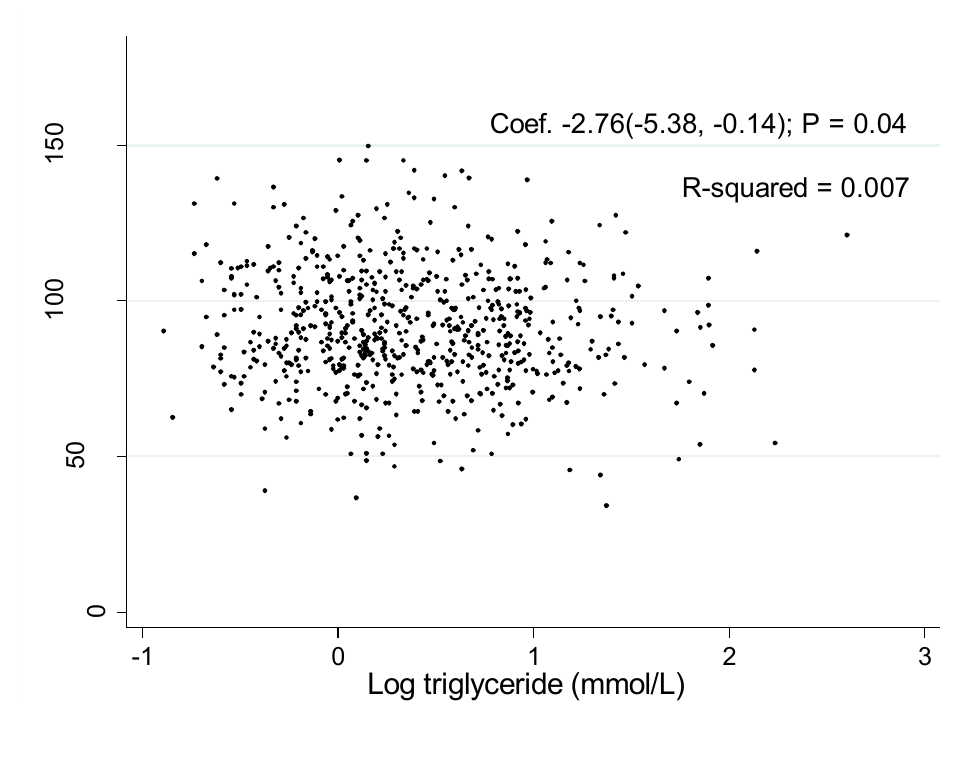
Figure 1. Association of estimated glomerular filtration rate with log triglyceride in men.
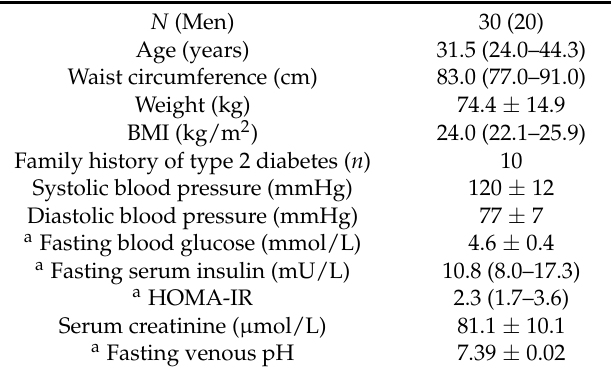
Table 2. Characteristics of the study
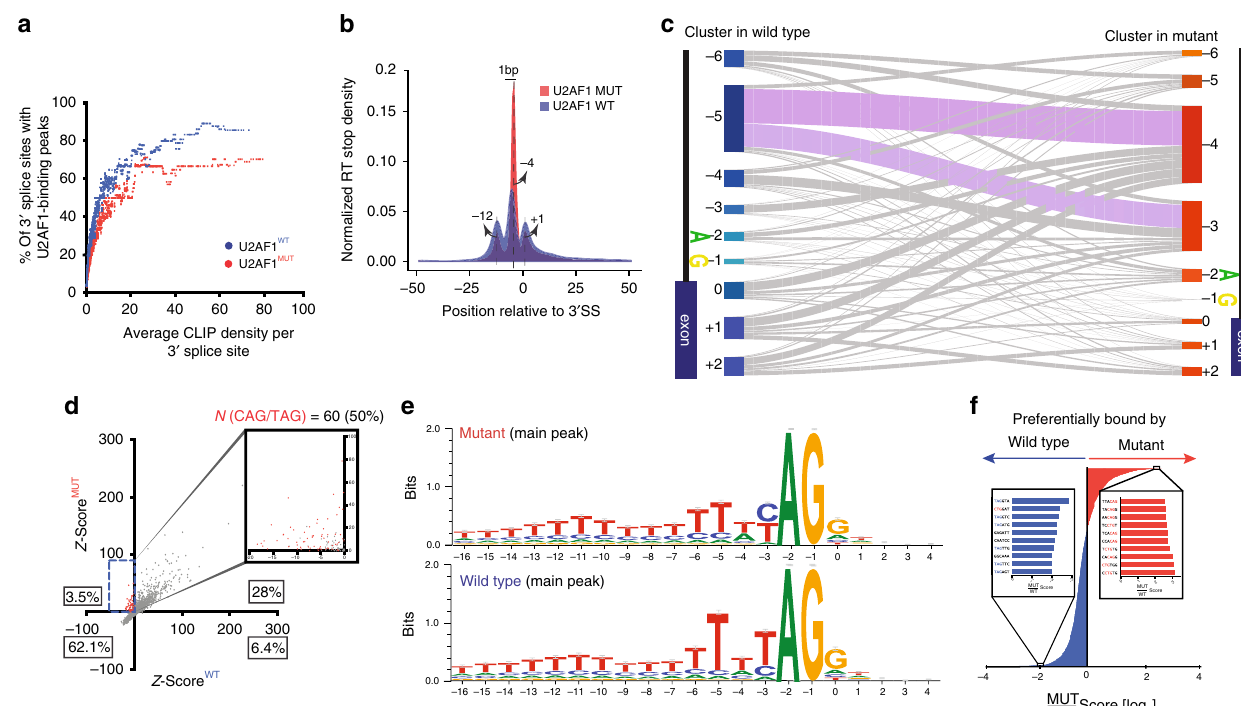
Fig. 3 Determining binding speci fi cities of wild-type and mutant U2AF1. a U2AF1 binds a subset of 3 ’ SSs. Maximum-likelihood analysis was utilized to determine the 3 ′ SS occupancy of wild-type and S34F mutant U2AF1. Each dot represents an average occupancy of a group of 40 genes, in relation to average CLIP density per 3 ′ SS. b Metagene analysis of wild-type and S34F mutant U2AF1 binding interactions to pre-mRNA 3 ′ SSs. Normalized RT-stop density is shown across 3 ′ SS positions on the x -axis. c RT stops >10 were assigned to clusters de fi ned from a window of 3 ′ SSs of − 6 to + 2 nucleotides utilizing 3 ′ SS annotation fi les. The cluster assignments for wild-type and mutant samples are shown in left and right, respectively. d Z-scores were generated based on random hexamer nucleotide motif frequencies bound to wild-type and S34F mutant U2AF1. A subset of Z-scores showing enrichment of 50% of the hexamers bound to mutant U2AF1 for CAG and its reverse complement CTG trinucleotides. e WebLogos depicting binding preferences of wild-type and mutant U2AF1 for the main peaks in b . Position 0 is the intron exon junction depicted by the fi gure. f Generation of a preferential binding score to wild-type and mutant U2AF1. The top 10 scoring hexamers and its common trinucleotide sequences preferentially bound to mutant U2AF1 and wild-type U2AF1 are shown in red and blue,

• • • • • • •

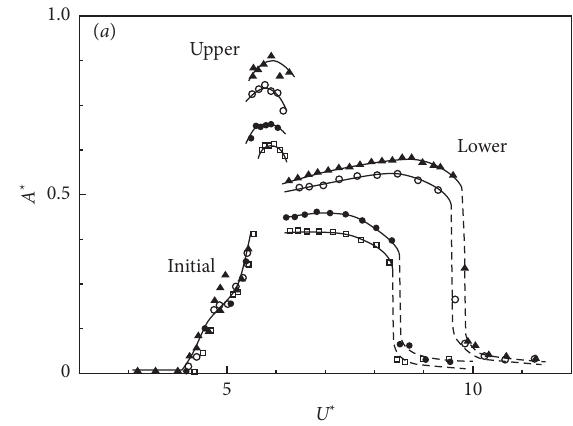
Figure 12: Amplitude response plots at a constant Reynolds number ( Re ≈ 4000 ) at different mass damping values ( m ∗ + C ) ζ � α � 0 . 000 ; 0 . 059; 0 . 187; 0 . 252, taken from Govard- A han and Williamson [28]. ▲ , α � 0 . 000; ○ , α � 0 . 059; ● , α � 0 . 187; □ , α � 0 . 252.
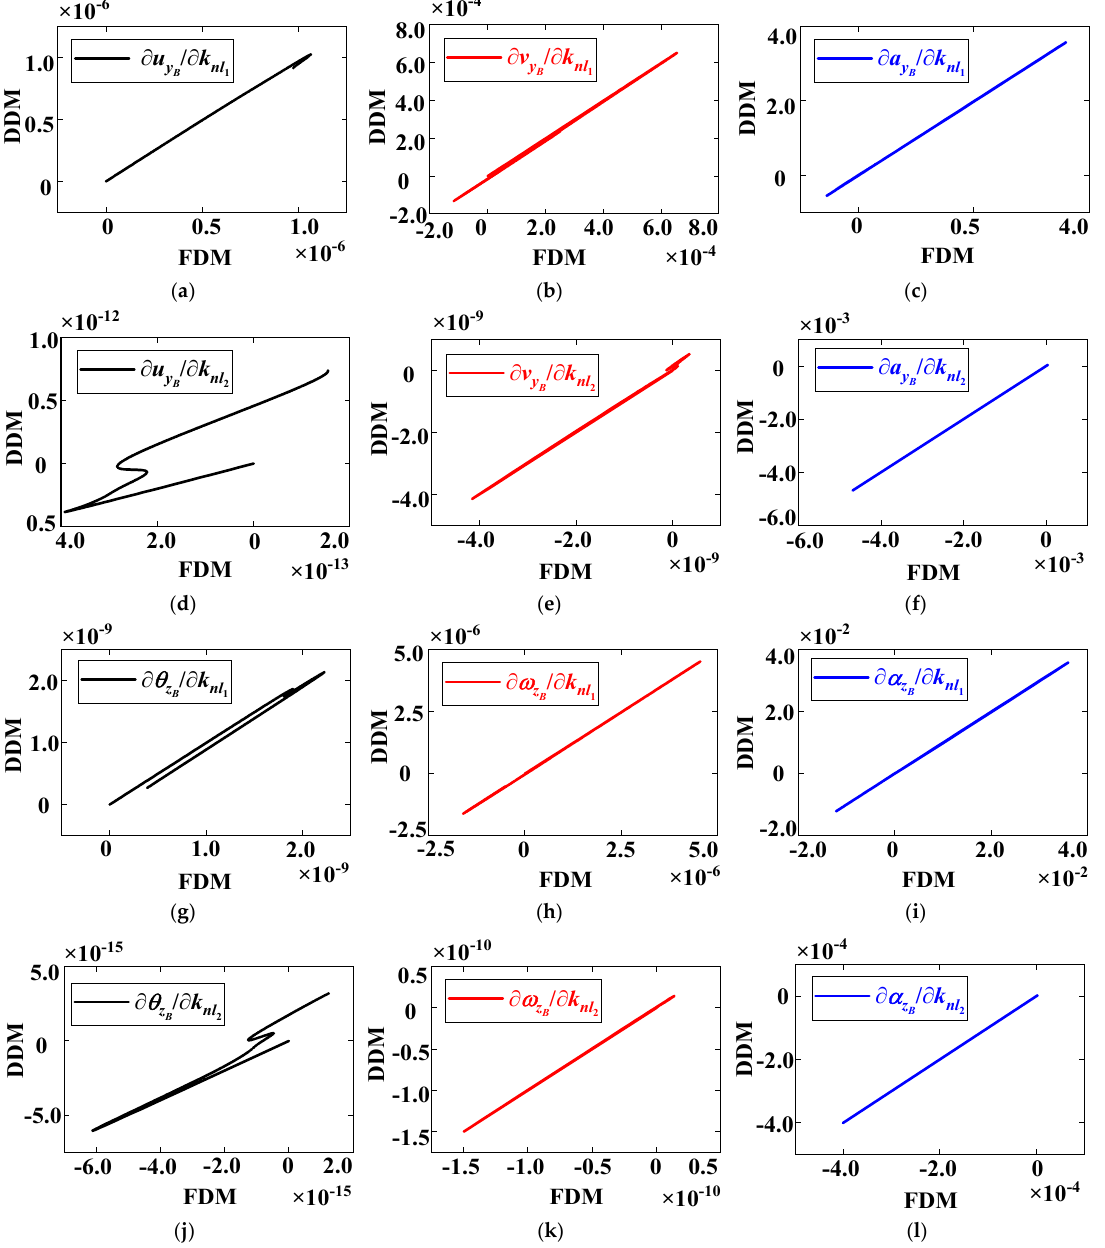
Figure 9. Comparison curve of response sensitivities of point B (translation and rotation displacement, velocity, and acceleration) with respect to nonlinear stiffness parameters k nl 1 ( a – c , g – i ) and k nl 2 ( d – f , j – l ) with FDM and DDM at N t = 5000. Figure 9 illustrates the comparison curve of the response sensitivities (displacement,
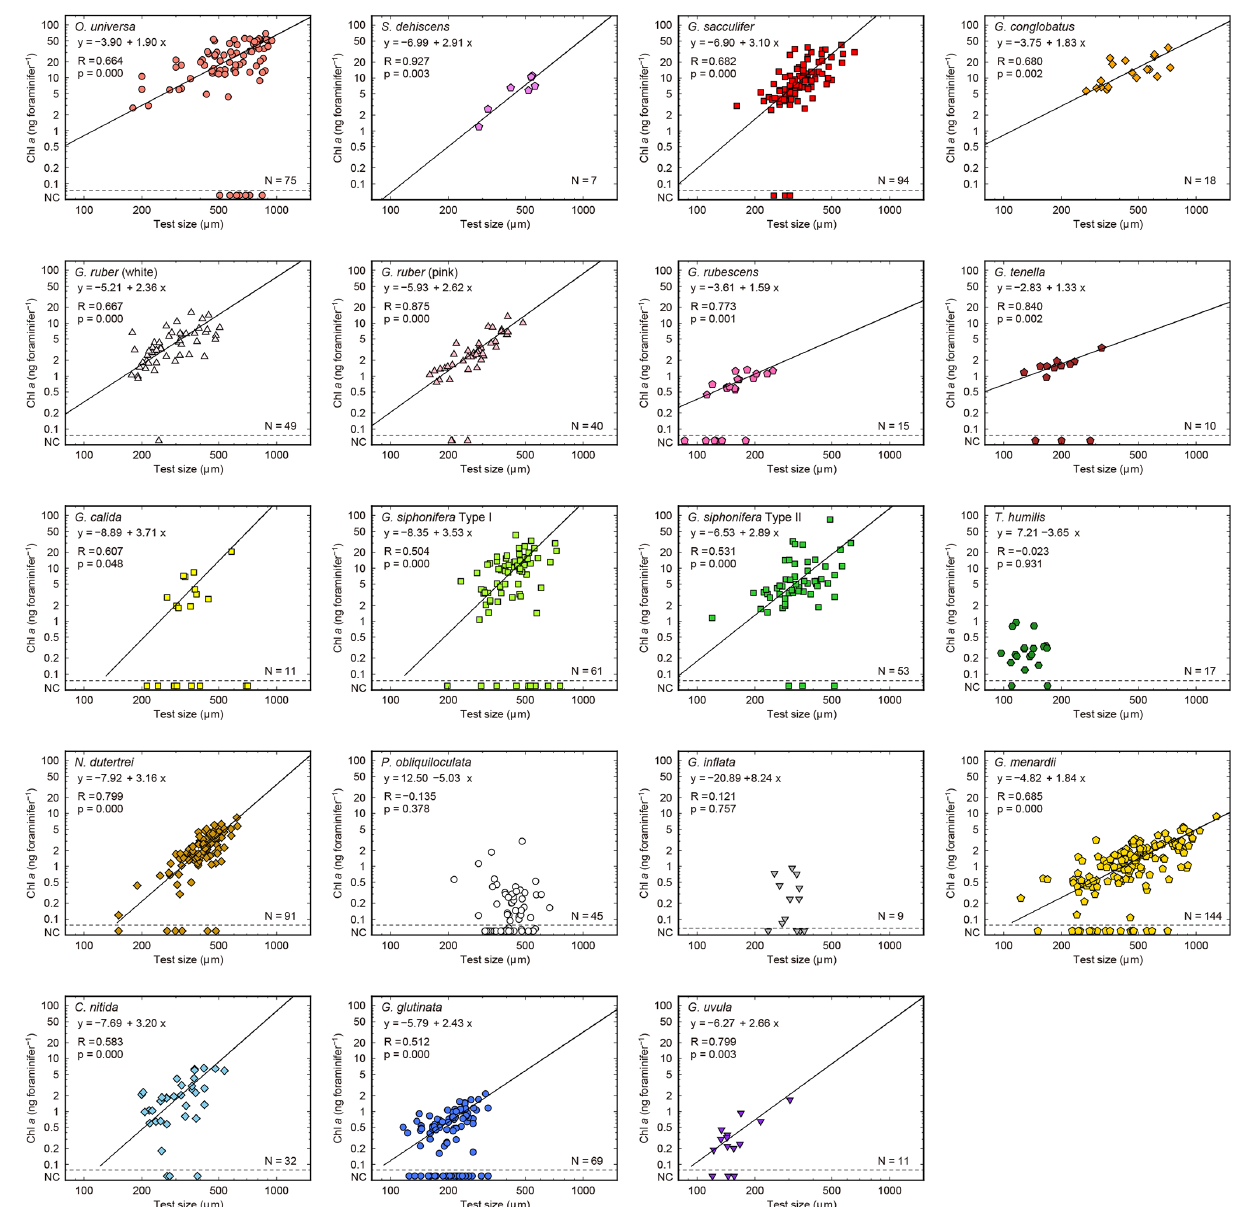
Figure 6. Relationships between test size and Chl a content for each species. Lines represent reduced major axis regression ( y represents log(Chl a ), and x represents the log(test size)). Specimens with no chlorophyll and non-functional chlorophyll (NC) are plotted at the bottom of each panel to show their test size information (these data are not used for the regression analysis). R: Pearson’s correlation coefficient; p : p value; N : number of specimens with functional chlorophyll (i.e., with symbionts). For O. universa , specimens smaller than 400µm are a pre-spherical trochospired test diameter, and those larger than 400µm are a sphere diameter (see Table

• • • • • • •

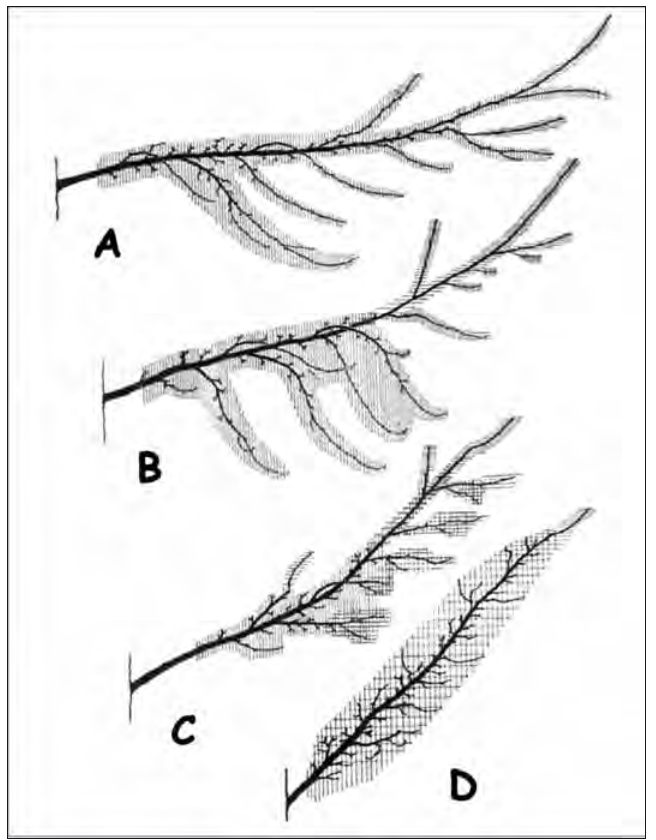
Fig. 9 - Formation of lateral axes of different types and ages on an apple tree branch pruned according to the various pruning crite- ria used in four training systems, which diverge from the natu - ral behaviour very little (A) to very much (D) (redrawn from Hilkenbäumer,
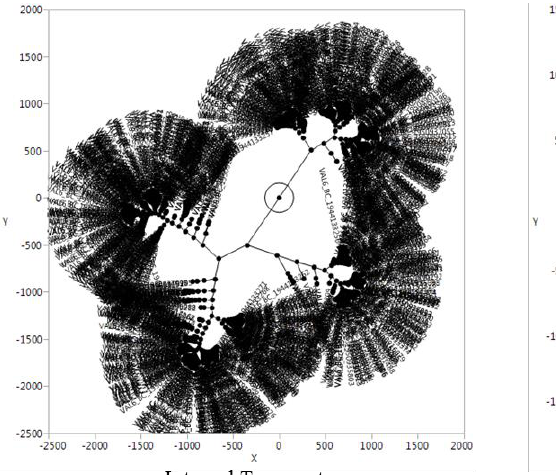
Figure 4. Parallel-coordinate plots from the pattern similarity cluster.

• • • • • • •

--- Instructions to follow ---
Above are records with pictures. Reproduce exactly only the lines from the line with "Fig. 9 - Formation" through the line with "Figure 4. Parallel-coordinate", both ends included, and leave the pictures out.

--- Your solution ---
Fig. 9 - Formation of lateral axes of different types and ages on an apple tree branch pruned according to the various pruning crite- ria used in four training systems, which diverge from the natu - ral behaviour very little (A) to very much (D) (redrawn from Hilkenbäumer,
Figure 4. Parallel-coordinate plots from the pattern similarity cluster.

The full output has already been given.